In 1978, he left for Brussels for a three-year Zionist mission that he felt strengthened his Jewish and Israeli identity. Upon his return to Israel, he presented The Menorah Returns to Jerusalem exhibition at Tel Aviv’s Artists House.
Along the way, Avner went to Montreal as a shaliach (emissary) for four years, where he was personally responsible for more than 400 people making aliyah. He hopes to one day write a book about this achievement and the families and individuals whom he helped make Israel their home.
Avner is clearly a man of humility and unassuming nature, despite his many talents. He did let me in on a “secret”: Within a few years, he might be a candidate for the Israel Prize in art. He has sat many times on the committee that selects the prize winner – an honor in itself.
Emotions, opinions expressed through art
A theme running through Avner’s artwork is his concern that there is a gap between the promise given by God to the Jewish people and existing realities.
The first time a clear political statement was made on this theme was in an exhibition at the Jerusalem Artists’ House, following the 1982 evacuation of Yamit, an Israeli settlement in the Sinai desert, as part of the 1979 Egypt-Israel Peace Treaty. In Avner’s words, “This was a trigger for a direct artistic examination of questions concerning our people’s fate and identity as both Jews and Zionists returning to their land.”
This concern recurs in many of his installations, such as the one at the Trade Tower in Tel Aviv, which houses the Italian Embassy. Avner’s work dominates the entire wall of the lobby. The theme of “return” is represented beautifully by the abstract sculptures of birds returning to their nesting places. Best known for such abstract sculptures, more than 30 others dot the landscape he loves, such as Haifa, Beersheba, Givat Ze’ev, Ma’aleh Adumim, Kiryat Gat, Beit She’an, Ashdod, and Bat Yam.
His next major exhibition, Struggle, also at the Jerusalem Artists’ House, again dealt with the crucial question: “Do we indeed inhabit the land or are we still struggling to assert our place in this country and our right to it?”
Avner spends one day a week studying at Yeshivat Kerem B’Yavne and learns the works of Rabbi Avraham Isaac Kook and Rabbi Dov Soloveitchik, whose thoughts he incorporates into his art. Examples include his installations Mountain-Field-Home (touching upon various periods of Jewish history prior to the 1995 assassination of prime minister Yitzhak Rabin) and Altar of Earth (in response to the First Lebanon War).
He has been labeled by some as a right-wing artist due to his installation on Yamit, and his later work that deals with the 2005 Gush Katif evacuation. This installation, in particular, is among his most famous: Exhibited in Tel Aviv in 2006, it displayed a map of Israel composed of brightly colored oranges, the protest color against the evacuation. Visitors entering the gallery were impressed by the map’s size, color, and very realistic scent of oranges. In 2008, the work was displayed in a gallery in Washington, DC, for six months.

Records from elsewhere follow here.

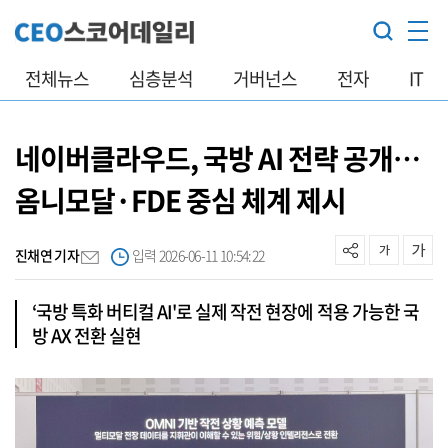
전체뉴스
심층분석
거버넌스
전자
IT
네이버클라우드, 국방 AI 전략 공개…
옴니모달·FDE 중심 체계 제시
진채연 기자
입력 2026-06-11 10:54:22
‘국방 특화 버티컬 AI'로 실제 작전 현장에 적용 가능한 국
방 AX 전환 실현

Regardless of politics, Avner notes that every work undergoes an exacting process of self-examination before he presents it to the public. He also feels that his commitment to being a religious Jew places no restrictions on his artistic expression.
The land and people of Israel, in their ongoing struggle for survival, remain central in his work. After Hamas’s mega-atrocities in Israel on Oct. 7, Avner and I visited the Supernova music festival site, as well as some of the kibbutzim affected by the horrendous events of that day. In response, Avner created several bold paintings featuring many shades of red.

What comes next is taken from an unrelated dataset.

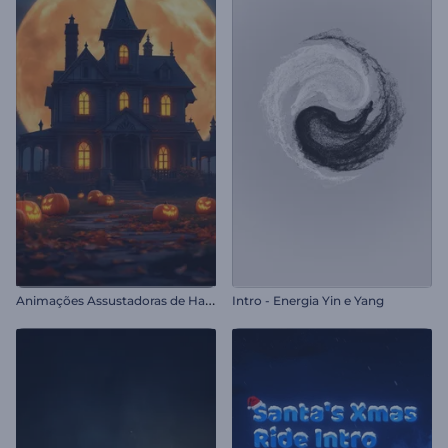
A
nimações Assustadoras de Halloween
Intro - Energia Yin e Yang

He is now finishing his second book, Your Sculpture. The title is based on the Torah verse detailing what Moses is told after smashing the first set of tablets given to him by God: “Now go and sculpt for yourself the second set of tablets.”
We all have the ability to sculpt out our destinies and make for ourselves the life that God intended for us, Avner tells me.
Is it any wonder I now make sure to save a seat for Avner Bar Hama in shul?